Does the description disclose side effects, auth requirements, rate limits, or destructive behavior?

Annotations already denote read-only, idempotent, non-destructive behavior. The description adds value by detailing the error reporting ('failed' with details), which is not captured in annotations.

Agents need to know what a tool does to the world before calling it. Descriptions should go beyond structured annotations to explain consequences.

Conciseness5/5

Is the description appropriately sized, front-loaded, and free of redundancy?

Two concise sentences with no wasted words. The purpose and outputs are front-loaded, making it efficient for agent parsing.

Shorter descriptions cost fewer tokens and are easier for agents to parse. Every sentence should earn its place.

Completeness5/5

Given the tool's complexity, does the description cover enough for an agent to succeed on first attempt?

Given zero parameters and presence of output schema, the description fully covers required context: it explains output fields and error conditions, ensuring completeness.

Complex tools with many parameters or behaviors need more documentation. Simple tools need less. This dimension scales expectations accordingly.

Parameters4/5

Does the description clarify parameter syntax, constraints, interactions, or defaults beyond what the schema provides?

No parameters are present, so baseline is 4. The description effectively explains what the tool returns, adding semantic meaning beyond the empty schema.

Input schemas describe structure but not intent. Descriptions should explain non-obvious parameter relationships and valid value ranges.

Purpose5/5

Does the description clearly state what the tool does and how it differs from similar tools?

The description clearly states it provides diagnostics for Wikipedia API connectivity, listing specific return values (base URL, language, site info, response time). This distinguishes it from sibling tools focused on content retrieval.

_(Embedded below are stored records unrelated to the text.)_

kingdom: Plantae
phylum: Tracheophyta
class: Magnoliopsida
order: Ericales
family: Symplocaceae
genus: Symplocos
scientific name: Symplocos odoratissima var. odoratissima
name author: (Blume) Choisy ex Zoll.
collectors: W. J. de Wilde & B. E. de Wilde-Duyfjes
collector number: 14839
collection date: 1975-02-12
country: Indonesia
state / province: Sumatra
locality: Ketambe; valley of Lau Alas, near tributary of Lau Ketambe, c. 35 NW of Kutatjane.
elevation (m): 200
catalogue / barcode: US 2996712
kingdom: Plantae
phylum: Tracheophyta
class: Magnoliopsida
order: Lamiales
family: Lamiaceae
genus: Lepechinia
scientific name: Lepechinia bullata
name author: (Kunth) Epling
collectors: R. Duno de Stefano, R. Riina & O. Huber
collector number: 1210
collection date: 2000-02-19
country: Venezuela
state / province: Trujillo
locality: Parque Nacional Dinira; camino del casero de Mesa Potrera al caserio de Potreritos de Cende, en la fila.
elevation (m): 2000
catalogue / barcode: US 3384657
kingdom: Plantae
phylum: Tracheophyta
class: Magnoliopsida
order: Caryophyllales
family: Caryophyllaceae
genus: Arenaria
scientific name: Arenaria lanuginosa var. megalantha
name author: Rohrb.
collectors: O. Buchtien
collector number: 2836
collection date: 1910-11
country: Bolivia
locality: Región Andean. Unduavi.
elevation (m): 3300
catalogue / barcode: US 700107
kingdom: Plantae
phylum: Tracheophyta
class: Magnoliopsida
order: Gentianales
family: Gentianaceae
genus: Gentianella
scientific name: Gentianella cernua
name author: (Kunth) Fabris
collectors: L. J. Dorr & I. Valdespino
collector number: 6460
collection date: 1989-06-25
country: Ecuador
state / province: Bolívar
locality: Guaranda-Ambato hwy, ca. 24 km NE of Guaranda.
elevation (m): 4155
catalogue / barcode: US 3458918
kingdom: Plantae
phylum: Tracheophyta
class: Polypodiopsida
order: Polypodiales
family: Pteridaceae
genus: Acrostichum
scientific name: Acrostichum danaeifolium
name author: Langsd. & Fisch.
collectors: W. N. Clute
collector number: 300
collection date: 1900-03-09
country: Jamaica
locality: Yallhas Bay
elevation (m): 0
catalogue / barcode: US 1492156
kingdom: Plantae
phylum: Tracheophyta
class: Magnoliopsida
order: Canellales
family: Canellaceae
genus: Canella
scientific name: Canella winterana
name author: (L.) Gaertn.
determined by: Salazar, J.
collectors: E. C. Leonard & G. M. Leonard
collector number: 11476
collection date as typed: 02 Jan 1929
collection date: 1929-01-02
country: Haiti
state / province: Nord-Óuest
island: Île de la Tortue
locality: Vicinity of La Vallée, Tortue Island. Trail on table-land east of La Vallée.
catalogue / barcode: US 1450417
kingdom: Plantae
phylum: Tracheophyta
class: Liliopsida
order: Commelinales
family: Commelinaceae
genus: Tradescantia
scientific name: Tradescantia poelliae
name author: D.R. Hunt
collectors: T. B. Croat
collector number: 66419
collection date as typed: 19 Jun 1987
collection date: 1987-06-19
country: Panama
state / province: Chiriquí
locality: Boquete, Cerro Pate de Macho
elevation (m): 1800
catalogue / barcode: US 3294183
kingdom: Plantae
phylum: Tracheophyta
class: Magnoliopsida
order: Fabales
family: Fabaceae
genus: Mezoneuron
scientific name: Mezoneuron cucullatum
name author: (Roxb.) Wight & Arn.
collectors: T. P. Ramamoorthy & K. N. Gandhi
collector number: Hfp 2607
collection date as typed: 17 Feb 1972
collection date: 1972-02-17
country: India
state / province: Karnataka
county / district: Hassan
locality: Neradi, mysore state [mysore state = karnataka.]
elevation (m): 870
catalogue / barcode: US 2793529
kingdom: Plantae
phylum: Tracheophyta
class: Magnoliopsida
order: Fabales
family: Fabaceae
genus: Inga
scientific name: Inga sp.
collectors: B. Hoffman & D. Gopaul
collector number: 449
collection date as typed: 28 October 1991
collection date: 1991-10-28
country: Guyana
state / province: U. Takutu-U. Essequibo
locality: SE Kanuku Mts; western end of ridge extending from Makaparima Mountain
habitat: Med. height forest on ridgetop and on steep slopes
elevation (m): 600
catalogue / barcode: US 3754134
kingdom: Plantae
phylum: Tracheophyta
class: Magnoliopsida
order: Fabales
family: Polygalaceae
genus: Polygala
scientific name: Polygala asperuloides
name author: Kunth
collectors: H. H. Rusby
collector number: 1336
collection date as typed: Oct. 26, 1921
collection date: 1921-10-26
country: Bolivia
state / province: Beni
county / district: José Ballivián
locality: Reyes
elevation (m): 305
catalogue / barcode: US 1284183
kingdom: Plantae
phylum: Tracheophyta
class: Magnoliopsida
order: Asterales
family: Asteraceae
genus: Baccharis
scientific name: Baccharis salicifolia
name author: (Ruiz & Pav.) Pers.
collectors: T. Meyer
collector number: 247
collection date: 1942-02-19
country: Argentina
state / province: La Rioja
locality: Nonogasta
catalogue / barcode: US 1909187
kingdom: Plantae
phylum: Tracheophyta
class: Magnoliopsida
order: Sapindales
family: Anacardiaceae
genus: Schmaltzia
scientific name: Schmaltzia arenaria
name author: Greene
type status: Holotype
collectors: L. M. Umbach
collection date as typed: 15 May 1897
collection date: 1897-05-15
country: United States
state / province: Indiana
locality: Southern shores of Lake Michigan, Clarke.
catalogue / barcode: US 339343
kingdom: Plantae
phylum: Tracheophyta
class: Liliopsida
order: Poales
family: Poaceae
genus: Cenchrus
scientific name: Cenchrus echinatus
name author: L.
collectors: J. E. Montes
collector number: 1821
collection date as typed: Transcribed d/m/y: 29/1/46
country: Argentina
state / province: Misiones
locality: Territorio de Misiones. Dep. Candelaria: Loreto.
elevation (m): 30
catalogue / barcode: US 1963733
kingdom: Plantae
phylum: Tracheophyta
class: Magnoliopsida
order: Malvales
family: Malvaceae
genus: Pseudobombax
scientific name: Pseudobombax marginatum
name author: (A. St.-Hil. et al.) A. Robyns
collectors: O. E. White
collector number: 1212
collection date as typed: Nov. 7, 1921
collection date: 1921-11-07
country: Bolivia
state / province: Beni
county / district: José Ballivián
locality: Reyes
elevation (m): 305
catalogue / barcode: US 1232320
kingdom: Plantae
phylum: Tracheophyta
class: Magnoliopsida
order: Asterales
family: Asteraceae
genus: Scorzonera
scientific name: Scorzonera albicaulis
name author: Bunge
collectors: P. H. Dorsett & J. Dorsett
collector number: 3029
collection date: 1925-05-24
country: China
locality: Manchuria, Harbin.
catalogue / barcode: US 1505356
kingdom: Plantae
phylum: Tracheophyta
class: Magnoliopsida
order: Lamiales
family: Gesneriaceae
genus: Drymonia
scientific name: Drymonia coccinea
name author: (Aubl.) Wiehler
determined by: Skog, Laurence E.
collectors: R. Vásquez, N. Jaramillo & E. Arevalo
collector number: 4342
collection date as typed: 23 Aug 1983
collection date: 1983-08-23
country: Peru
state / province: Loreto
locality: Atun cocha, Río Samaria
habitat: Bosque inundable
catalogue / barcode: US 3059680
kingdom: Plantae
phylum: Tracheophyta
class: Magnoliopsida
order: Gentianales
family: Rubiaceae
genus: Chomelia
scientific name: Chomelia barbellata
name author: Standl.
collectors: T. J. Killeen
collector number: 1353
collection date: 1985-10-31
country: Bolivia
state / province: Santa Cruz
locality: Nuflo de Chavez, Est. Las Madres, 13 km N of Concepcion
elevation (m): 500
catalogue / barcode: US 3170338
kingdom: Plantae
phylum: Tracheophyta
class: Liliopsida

Agents choose between tools based on descriptions. A clear purpose with a specific verb and resource helps agents select the right tool.

Usage Guidelines4/5

Does the description explain when to use this tool, when not to, or what alternatives exist?

While not explicitly stating when to use, the diagnostic purpose is clear, and the tool is distinct from content-focused siblings. The description implies use for checking connectivity before other calls.

Agents often have multiple tools that could apply. Explicit usage guidance like "use X instead of Y when Z" prevents misuse.